An exact copy is needed of each line from the one including "the sliding glass" through the last line of the entries, both ends counted, with nothing added.

Segment Start: DATA SHOWN

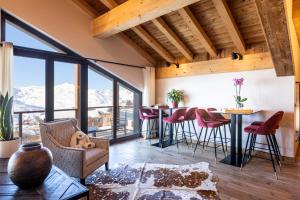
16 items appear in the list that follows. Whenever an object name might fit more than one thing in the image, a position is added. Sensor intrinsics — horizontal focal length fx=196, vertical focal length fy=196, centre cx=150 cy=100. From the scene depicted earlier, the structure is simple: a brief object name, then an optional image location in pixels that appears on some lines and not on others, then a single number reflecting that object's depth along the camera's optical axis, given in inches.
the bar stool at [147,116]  201.6
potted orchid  151.0
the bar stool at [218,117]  165.1
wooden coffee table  57.7
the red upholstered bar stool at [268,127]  124.6
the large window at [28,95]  141.2
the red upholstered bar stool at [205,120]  147.4
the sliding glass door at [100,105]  186.7
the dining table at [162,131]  190.9
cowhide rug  97.5
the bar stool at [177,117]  176.0
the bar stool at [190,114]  181.9
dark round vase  60.2
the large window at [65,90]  160.7
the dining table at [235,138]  141.0
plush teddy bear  120.4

Segment End: DATA SHOWN

» **RESPONSE TO THIS TASK**
the sliding glass door at [100,105]  186.7
the dining table at [162,131]  190.9
cowhide rug  97.5
the bar stool at [177,117]  176.0
the bar stool at [190,114]  181.9
dark round vase  60.2
the large window at [65,90]  160.7
the dining table at [235,138]  141.0
plush teddy bear  120.4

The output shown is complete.